Mark seemed to just be sleeping peacefully. Darryl stroked his hand and sat down by the bed.  He usually sang silly children’s songs to while away the time.  Sometimes it was Pop goes the Weasel or some other song – anything to try to wake up that inert grey matter inside his skull.  Anything to fire up more neurons, to get some sort of reaction,  Creatively arranging his finances, he had managed to get Mark a private room – and it was costing an arm and a leg, but it didn’t matter.  He wouldn’t want to foist his out of tune tenor on any of the other patients – even if they were gaga.  So he sang,   He’d heard miraculous stories of people waking up from comas after months and still believed that it might happen.  He hadn’t been asked to pull the plug yet – that wasn’t exactly what they called it – but that’s what it meant.  

He didn’t want to remember that time when one of the new nursing aides had left the feeding tube in and Mark choked on his own vomit.  Come to think of it, she was Vietnamese and didn’t know how to explain what had happened to the ambos.  A close call.  He’d survived that episode and kept a close watch on the staff now – as much as you could when you weren’t there all day.

The diminished form with the still vibrant red hair under the covers was really a ghost.  And how did you communicate with a ghost?  Darryl had been a sort of Catholic in his youth – everyone was something – Catholic or Protestant mostly – in those days you never heard of Buddhists or Muslims and people would never admit to being agnostics or atheists – you had to have something to belong to – even then kids would tease you depending on which side of the religious fence you were on.
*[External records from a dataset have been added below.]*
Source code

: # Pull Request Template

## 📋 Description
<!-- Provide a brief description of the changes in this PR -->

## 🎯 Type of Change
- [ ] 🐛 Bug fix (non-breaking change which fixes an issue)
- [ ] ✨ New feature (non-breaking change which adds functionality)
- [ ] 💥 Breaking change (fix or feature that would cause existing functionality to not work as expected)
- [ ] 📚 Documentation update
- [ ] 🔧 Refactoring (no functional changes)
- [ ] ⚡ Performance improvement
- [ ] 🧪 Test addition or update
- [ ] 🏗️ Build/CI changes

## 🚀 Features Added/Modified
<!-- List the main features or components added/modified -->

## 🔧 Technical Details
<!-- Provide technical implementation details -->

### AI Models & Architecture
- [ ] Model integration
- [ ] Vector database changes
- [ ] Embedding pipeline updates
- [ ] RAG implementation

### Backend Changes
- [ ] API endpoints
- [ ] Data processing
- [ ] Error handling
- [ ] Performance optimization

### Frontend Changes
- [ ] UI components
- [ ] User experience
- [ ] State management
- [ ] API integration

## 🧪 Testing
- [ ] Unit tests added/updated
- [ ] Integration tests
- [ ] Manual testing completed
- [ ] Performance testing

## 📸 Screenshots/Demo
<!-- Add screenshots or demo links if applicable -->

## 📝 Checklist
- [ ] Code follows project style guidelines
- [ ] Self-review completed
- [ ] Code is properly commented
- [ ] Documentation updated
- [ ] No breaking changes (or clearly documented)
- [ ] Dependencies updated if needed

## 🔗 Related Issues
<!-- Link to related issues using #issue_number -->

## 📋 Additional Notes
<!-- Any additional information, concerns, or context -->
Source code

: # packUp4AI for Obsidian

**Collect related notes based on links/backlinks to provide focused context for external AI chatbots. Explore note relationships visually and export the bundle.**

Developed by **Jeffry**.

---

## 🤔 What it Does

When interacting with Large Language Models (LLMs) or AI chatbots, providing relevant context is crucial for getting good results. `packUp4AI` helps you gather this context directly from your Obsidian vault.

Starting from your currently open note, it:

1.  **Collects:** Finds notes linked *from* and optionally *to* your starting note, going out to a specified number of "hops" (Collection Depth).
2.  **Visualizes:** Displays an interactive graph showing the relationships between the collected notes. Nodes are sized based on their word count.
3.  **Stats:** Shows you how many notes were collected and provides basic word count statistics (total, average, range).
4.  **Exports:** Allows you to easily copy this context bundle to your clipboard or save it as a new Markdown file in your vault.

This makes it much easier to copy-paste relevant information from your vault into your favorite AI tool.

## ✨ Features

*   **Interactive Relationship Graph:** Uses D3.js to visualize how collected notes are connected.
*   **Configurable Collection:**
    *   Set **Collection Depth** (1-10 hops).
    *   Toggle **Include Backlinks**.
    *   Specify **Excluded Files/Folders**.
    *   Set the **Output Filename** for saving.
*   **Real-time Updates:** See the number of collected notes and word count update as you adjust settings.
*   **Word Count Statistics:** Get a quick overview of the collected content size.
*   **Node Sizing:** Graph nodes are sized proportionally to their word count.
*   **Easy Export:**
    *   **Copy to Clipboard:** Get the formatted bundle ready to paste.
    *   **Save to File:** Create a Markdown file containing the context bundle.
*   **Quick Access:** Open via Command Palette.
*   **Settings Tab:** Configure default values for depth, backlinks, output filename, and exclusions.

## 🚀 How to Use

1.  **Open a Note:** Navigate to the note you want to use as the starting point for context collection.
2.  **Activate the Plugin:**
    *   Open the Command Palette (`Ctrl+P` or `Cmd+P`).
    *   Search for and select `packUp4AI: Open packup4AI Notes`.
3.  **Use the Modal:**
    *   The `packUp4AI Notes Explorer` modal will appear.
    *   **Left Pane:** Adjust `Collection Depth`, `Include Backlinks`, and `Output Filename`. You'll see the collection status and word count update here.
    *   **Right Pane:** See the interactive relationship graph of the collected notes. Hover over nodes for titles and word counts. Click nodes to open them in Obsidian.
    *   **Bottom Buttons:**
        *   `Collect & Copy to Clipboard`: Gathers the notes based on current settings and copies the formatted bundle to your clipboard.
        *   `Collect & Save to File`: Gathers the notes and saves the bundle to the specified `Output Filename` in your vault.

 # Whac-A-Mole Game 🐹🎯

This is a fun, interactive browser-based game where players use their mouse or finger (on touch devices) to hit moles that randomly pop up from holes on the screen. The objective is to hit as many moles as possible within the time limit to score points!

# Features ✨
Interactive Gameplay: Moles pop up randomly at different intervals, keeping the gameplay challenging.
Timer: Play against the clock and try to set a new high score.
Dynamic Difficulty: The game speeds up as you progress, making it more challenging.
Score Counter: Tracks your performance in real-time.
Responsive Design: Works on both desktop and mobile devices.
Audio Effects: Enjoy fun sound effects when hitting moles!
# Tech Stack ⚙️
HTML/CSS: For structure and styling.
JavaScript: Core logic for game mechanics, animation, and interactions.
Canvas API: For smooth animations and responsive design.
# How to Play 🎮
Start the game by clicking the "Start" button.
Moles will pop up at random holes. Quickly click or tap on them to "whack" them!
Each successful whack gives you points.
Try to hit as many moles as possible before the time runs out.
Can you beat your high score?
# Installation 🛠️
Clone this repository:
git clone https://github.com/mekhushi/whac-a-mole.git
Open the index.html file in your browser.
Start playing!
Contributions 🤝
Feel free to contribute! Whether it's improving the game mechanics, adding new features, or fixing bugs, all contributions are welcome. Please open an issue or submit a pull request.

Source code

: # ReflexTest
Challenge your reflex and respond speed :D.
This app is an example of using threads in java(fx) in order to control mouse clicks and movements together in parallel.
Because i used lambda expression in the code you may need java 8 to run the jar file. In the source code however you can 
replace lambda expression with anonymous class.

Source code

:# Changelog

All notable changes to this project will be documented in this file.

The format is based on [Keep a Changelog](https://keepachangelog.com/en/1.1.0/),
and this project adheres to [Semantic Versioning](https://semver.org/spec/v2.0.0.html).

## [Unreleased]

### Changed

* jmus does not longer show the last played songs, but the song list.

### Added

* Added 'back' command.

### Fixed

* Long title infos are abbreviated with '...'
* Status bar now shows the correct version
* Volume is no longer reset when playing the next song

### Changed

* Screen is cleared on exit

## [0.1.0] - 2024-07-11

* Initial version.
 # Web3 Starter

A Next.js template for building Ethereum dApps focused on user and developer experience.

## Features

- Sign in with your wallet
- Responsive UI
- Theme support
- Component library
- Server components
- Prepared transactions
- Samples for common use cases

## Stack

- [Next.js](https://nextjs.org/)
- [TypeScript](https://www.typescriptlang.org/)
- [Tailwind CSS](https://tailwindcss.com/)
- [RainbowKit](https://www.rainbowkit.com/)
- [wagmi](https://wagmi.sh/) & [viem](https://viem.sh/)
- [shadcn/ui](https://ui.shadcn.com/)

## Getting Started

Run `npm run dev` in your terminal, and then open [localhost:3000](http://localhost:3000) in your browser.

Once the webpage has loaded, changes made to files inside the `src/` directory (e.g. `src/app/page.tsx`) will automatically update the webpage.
Catholics went for drama in a big way with incense and those ghastly bloody figures nailed to crosses.  Proddies somehow seemed more genteel – arranging flowers in church and baking cakes. His Mum always covered her head when she went to Mass although she didn’t understand the Latin, and fingered rosary beads and sometimes cooked for the priest.  

Darryl had tried to believe, had tried to hope.  His God had deserted him.  There was now a void where before at least there was ritual and habit.  He eventually began to realise his prayers were falling on deaf ears.  Or maybe he wasn’t praying hard enough? What was he now?  He was just a man and this was just his son.